Gilda Balbino
Nosso tempo vive grandes debates sobre a questão urbana, mas é preciso escancarar os cenários de pobreza nos quais vivem a maioria da população cuiabana da área urbana e rural. Contrasta com a imagem de belos e frios prédios; shoppings centers; projetos fantásticos como o rodoanel, repaginado, com pistas duplas, viadutos, iluminação; pontes como a Sérgio Motta e outra em construção e outras já projetadas; dois viadutos só nesses últimos anos, vendidos pelas administrações como paradigmas de caminhos para transformar Cuiabá numa metrópole.
Monumentos frios e planejados que se contrapõem à urbanização da pobreza da zona rural e dos bairros periféricos com valores abusivos de aluguéis, hiper concorrência em nichos de empregos informais e precarizados. Precisamos colocar na agenda política de Cuiabá, através de uma Câmara de vereadores, silenciosa e omissa, temas como habitação, emprego, educação profissional, cultura, saúde, transporte coletivo. Temas esses decisivos para a cidade que queremos, já que teremos que aprender a viver com essa pandemia e é vital que soluções emerjam desse amplo debate.
Com aprovação no início dos anos 2000 das leis de reforma urbana, como o Estatuto da Cidade, criação do Ministério das Cidades, o Sistema Nacional de Interesse Social, com Fundos e Conselhos, indicava uma mudança nesse setor. Ledo engano. Os interesses das grandes imobiliárias e dos políticos passam por cima de qualquer interesse da população, citando como exemplo a ampliação do perímetro urbano na estrada da Guia, dentre outros.
Agora estamos às voltas com as áreas que circundam a RODOANEL. Como não sabemos, certamente serão as empreiteiras, o mercado, os interesses políticos, que decidirão para onde a cidade irá crescer. A continuar o cenário atual, se processará um novo ciclo de crescimento desigual, insustentável, social e ambientalmente devastador.
É preciso retomar uma política de taxação progressiva e de aluguel subsidiado para ocupação de estoque de imóveis vazios, estimulando o adensamento e ordenamento de áreas providas de infraestrutura, ao invés do espraiamento da ocupação urbana, com a ampliação da participação popular, com fortalecimento das cooperativas de movimentos populares na solução dos problemas e definição dos projetos que respeitem o meio ambiente.

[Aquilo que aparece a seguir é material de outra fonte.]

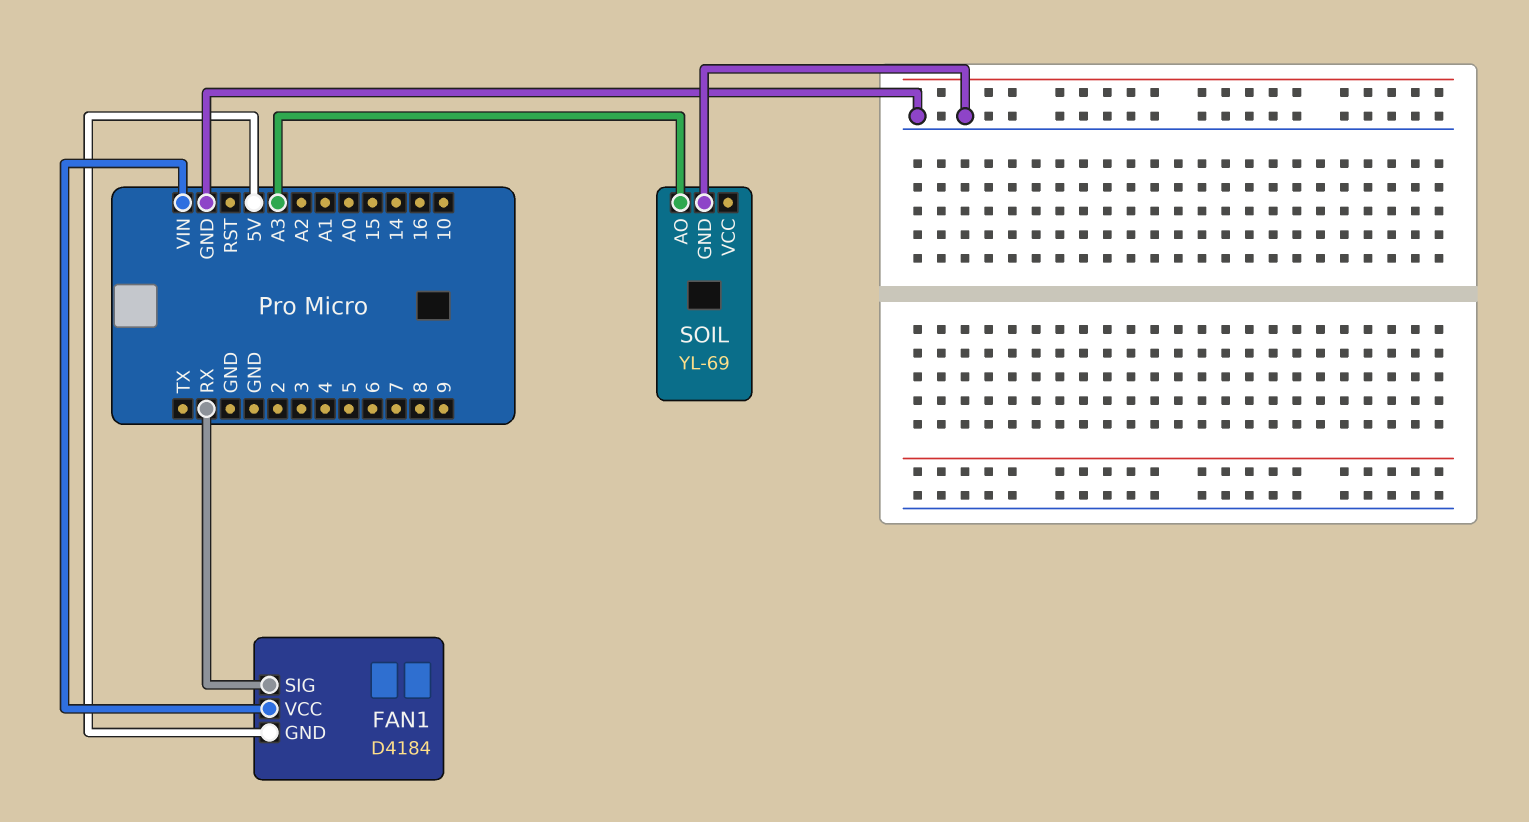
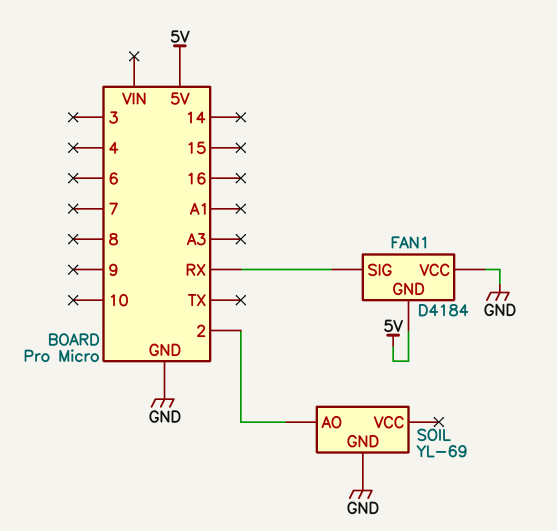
FAN1 pin VCC: VIN -> GND
SOIL pin AO: A3 -> 2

A combinação de projetos urbanísticos de qualidade, discutido com moradores, com profissionais capacitados e conhecedores da nossa realidade como José Lemos, Adriana Bussik, Ivã Guimarães, Carolina Fagundes, dentre tantos outros profissionais altamente qualificados, inserindo nesses projetos equipamentos de saúde, educação profissional, lazer, esportes, conectividade tecnológica, infraestrutura de água, esgoto, energia, drenagem urbana, reassentamento de moradores de áreas de risco, em novos prédios fora da área de risco, sem contudo, com remoção forçada para longe. A segurança pública terá que se pautar em politicas que respeitem a comunidade, como sujeito político na solução dos problemas. A comunidade sendo protagonista de todo o processo.
BRT x VLT? Quem discutiu esses assuntos com a sociedade como um todo de forma clara e objetiva? Quais os benefícios de cada modal para seus usuários? Quais os prejuízos que temos até agora e quais os que teremos com a implantação de cada um? Nós pagaremos essa conta. Queremos objetividade e clareza nessas definições.
A cidade é a nossa grande moradia, com relações culturais, com idas e vindas sem transcender os limites do cotidiano, sem ser tutelado pelos cálculos e lucros. Não podemos esquecer que a cidade não é um desenho homogêneo dominado pelas ambições dos projetos imobiliários. Ela tem memória, é múltipla, tem símbolos e tradições.
A ocupação da cidade tem que animar suas solidariedades não se distanciando das suas lutas, trazendo uma cidadania para além dos impostos e das eleições.
Gilda Balbino é advogada e assessora parlamentar, especialista em gerência de cidades pela FAAP.